━━ INFORMATION SUPPLIED ━━

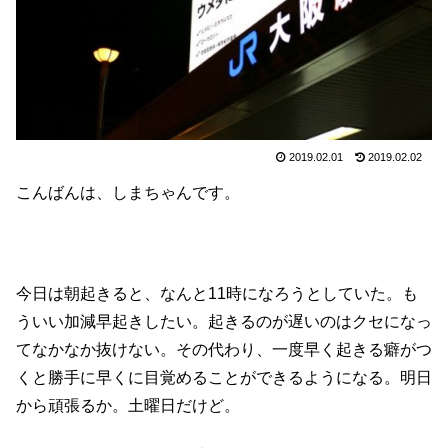
2019.02.01
2019.02.02
こんばんは、しまちゃんです。
今日は朝起きると、なんと11時になろうとしていた。も
ういい加減早起きしたい。起きるのが遅いのはクセになっ
てなかなか抜けない。その代わり、一度早く起きる癖がつ
くと勝手に早くに目覚めることができるようになる。明日
から頑張るか。土曜日だけど。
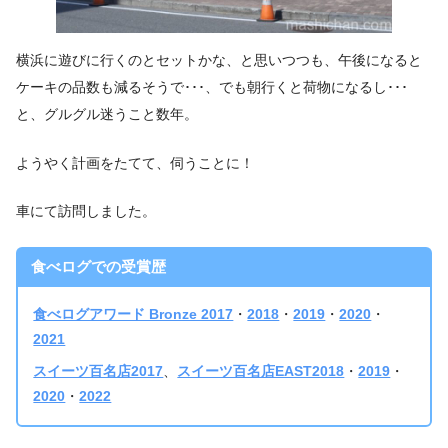
横浜に遊びに行くのとセットかな、と思いつつも、午後になると
ケーキの品数も減るそうで･･･、でも朝行くと荷物になるし･･･
と、グルグル迷うこと数年。
ようやく計画をたてて、伺うことに！
車にて訪問しました。
食べログでの受賞歴
食べログアワード Bronze 2017
・
2018
・
2019
・
2020
・
2021
スイーツ百名店2017
、
スイーツ百名店EAST2018
・
2019
・
2020
・
2022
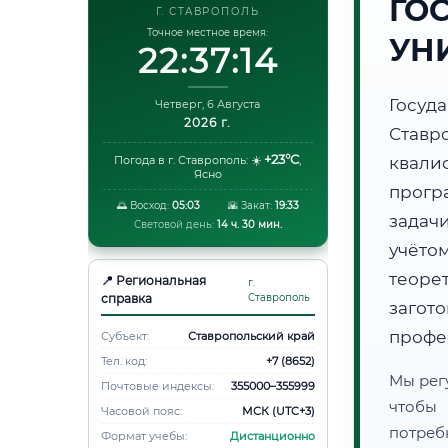
ГО
Г. СТАВРОПОЛЬ
Точное местное время:
УН
22:37:14
Госуд
Четверг, 6 Августа
2026 г.
Став
+23°C
Погода в г. Ставрополь:
☀️
,
квали
Ясно
прогр
🌅 Восход:
05:03
🌇 Закат:
19:33
задач
Световой день:
14 ч. 30 мин.
учёто
теоре
📍 Региональная
г.
справка
Ставрополь
загот
профе
Субъект:
Ставропольский край
Тел. код:
+7 (8652)
Мы рег
Почтовые индексы:
355000–355999
чтобы
Часовой пояс:
МСК (UTC+3)
потреб
Формат учебы:
Дистанционно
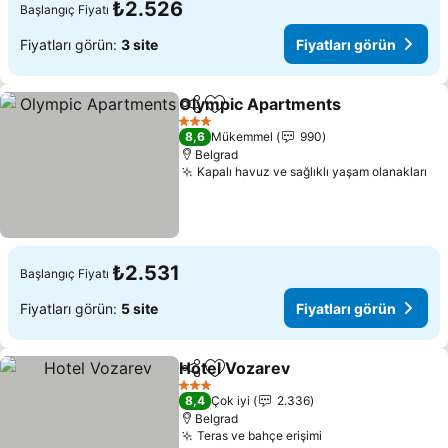
₺2.526
Başlangıç Fiyatı
Fiyatları görün:
3 site
Fiyatları görün
Olympic Apartments
Paylaş
Favorilerime ekle
Fiyatl
3 Yıldız
8,6
Mükemmel
990
Belgrad
Kapalı havuz ve sağlıklı yaşam olanakları
Fiy
₺2.531
Başlangıç Fiyatı
Fiyatları görün:
5 site
Fiyatları görün
Hotel Vozarev
Paylaş
Favorilerime ekle
Fiyatları gör
3 Yıldız
8,4
Çok iyi
2.336
Belgrad
Teras ve bahçe erişimi
Fiyatları görün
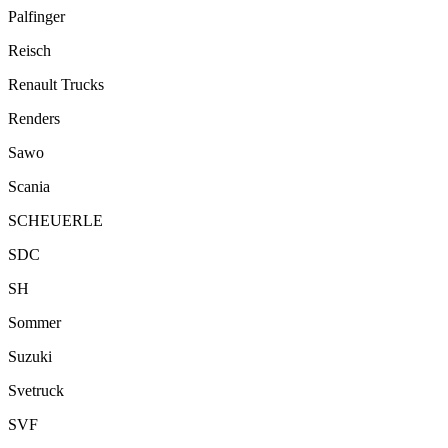
Palfinger
Reisch
Renault Trucks
Renders
Sawo
Scania
SCHEUERLE
SDC
SH
Sommer
Suzuki
Svetruck
SVF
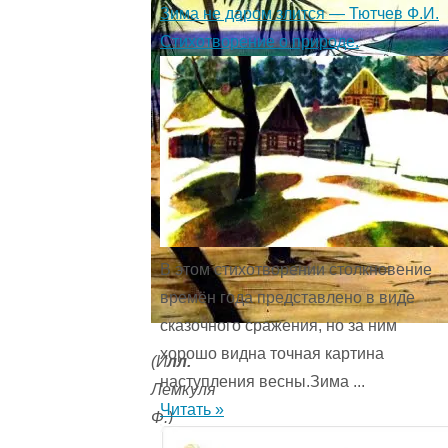
Зима не даром злится — Тютчев Ф.И.
Стихотворение о природе.
В этом стихотворении столкновение
времён года представ­лено в виде
сказочного сражения, но за ним
хорошо видна точная картина
(И
лл.
наступления весны.Зима ...
Лемкуля
Читать »
Ф.)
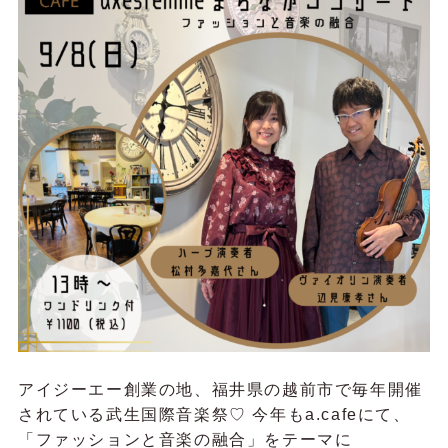
アイジーエー創業の地、福井県の越前市で毎年開催
されている武生国際音楽祭♡ 今年もa.cafeにて、
「ファッションと音楽の融合」をテーマに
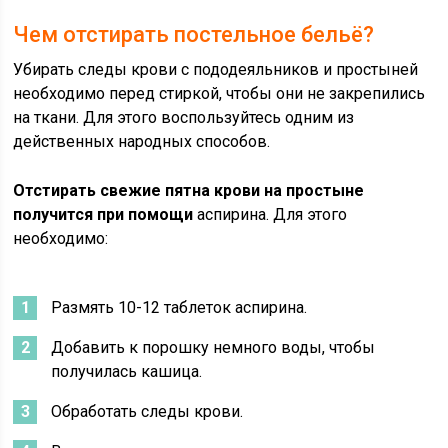
Чем отстирать постельное бельё?
Убирать следы крови с пододеяльников и простыней
необходимо перед стиркой, чтобы они не закрепились
на ткани. Для этого воспользуйтесь одним из
действенных народных способов.
Отстирать свежие пятна крови на простыне
получится при помощи
аспирина.
Для этого
необходимо:
Размять 10-12 таблеток аспирина.
Добавить к порошку немного воды, чтобы
получилась кашица.
Обработать следы крови.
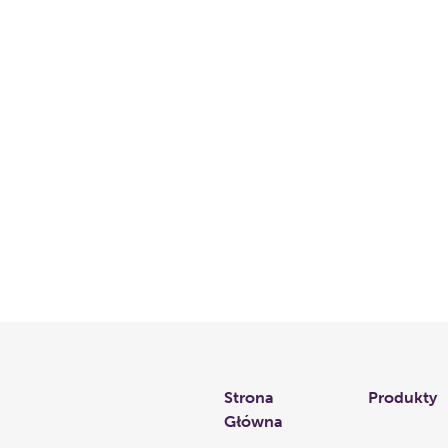
Links
Strona
Produkty
Główna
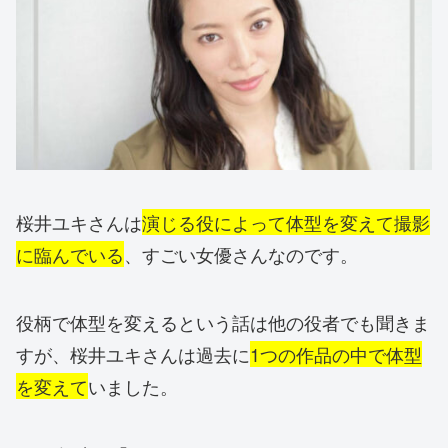
桜井ユキさんは
演じる役によって体型を変えて撮影
に臨んでいる
、すごい女優さんなのです。
役柄で体型を変えるという話は他の役者でも聞きま
すが、桜井ユキさんは過去に
1つの作品の中で体型
を変えて
いました。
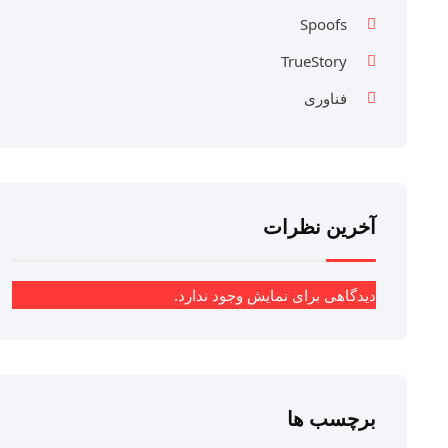
Spoofs
TrueStory
فناوری
آخرین نظرات
دیدگاهی برای نمایش وجود ندارد.
برچسب ها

━━━

TASK TO CARRY OUT –
All of the material above needs to be restated exactly, with no pictures.

SOLVED EXERCISE –
2019.02.01
2019.02.02
こんばんは、しまちゃんです。
今日は朝起きると、なんと11時になろうとしていた。も
ういい加減早起きしたい。起きるのが遅いのはクセになっ
てなかなか抜けない。その代わり、一度早く起きる癖がつ
くと勝手に早くに目覚めることができるようになる。明日
から頑張るか。土曜日だけど。
横浜に遊びに行くのとセットかな、と思いつつも、午後になると
ケーキの品数も減るそうで･･･、でも朝行くと荷物になるし･･･
と、グルグル迷うこと数年。
ようやく計画をたてて、伺うことに！
車にて訪問しました。
食べログでの受賞歴
食べログアワード Bronze 2017
・
2018
・
2019
・
2020
・
2021
スイーツ百名店2017
、
スイーツ百名店EAST2018
・
2019
・
2020
・
2022
ГО
Г. СТАВРОПОЛЬ
Точное местное время:
УН
22:37:14
Госуд
Четверг, 6 Августа
2026 г.
Став
+23°C
Погода в г. Ставрополь:
☀️
,
квали
Ясно
прогр
🌅 Восход:
05:03
🌇 Закат:
19:33
задач
Световой день:
14 ч. 30 мин.
учёто
теоре
📍 Региональная
г.
справка
Ставрополь
загот
профе
Субъект:
Ставропольский край
Тел. код:
+7 (8652)
Мы рег
Почтовые индексы:
355000–355999
чтобы
Часовой пояс:
МСК (UTC+3)
потреб
Формат учебы:
Дистанционно
₺2.526
Başlangıç Fiyatı
Fiyatları görün:
3 site
Fiyatları görün
Olympic Apartments
Paylaş
Favorilerime ekle
Fiyatl
3 Yıldız
8,6
Mükemmel
990
Belgrad
Kapalı havuz ve sağlıklı yaşam olanakları
Fiy
₺2.531
Başlangıç Fiyatı
Fiyatları görün:
5 site
Fiyatları görün
Hotel Vozarev
Paylaş
Favorilerime ekle
Fiyatları gör
3 Yıldız
8,4
Çok iyi
2.336
Belgrad
Teras ve bahçe erişimi
Fiyatları görün
Palfinger
Reisch
Renault Trucks
Renders
Sawo
Scania
SCHEUERLE
SDC
SH
Sommer
Suzuki
Svetruck
SVF
Зима не даром злится — Тютчев Ф.И.
Стихотворение о природе.
В этом стихотворении столкновение
времён года представ­лено в виде
сказочного сражения, но за ним
хорошо видна точная картина
(И
лл.
наступления весны.Зима ...
Лемкуля
Читать »
Ф.)
アイジーエー創業の地、福井県の越前市で毎年開催
されている武生国際音楽祭♡ 今年もa.cafeにて、
「ファッションと音楽の融合」をテーマに
Чем отстирать постельное бельё?
Убирать следы крови с пододеяльников и простыней
необходимо перед стиркой, чтобы они не закрепились
на ткани. Для этого воспользуйтесь одним из
действенных народных способов.
Отстирать свежие пятна крови на простыне
получится при помощи
аспирина.
Для этого
необходимо:
Размять 10-12 таблеток аспирина.
Добавить к порошку немного воды, чтобы
получилась кашица.
Обработать следы крови.
Links
Strona
Produkty
Główna
桜井ユキさんは
演じる役によって体型を変えて撮影
に臨んでいる
、すごい女優さんなのです。
役柄で体型を変えるという話は他の役者でも聞きま
すが、桜井ユキさんは過去に
1つの作品の中で体型
を変えて
いました。
Spoofs
TrueStory
فناوری
آخرین نظرات
دیدگاهی برای نمایش وجود ندارد.
برچسب ها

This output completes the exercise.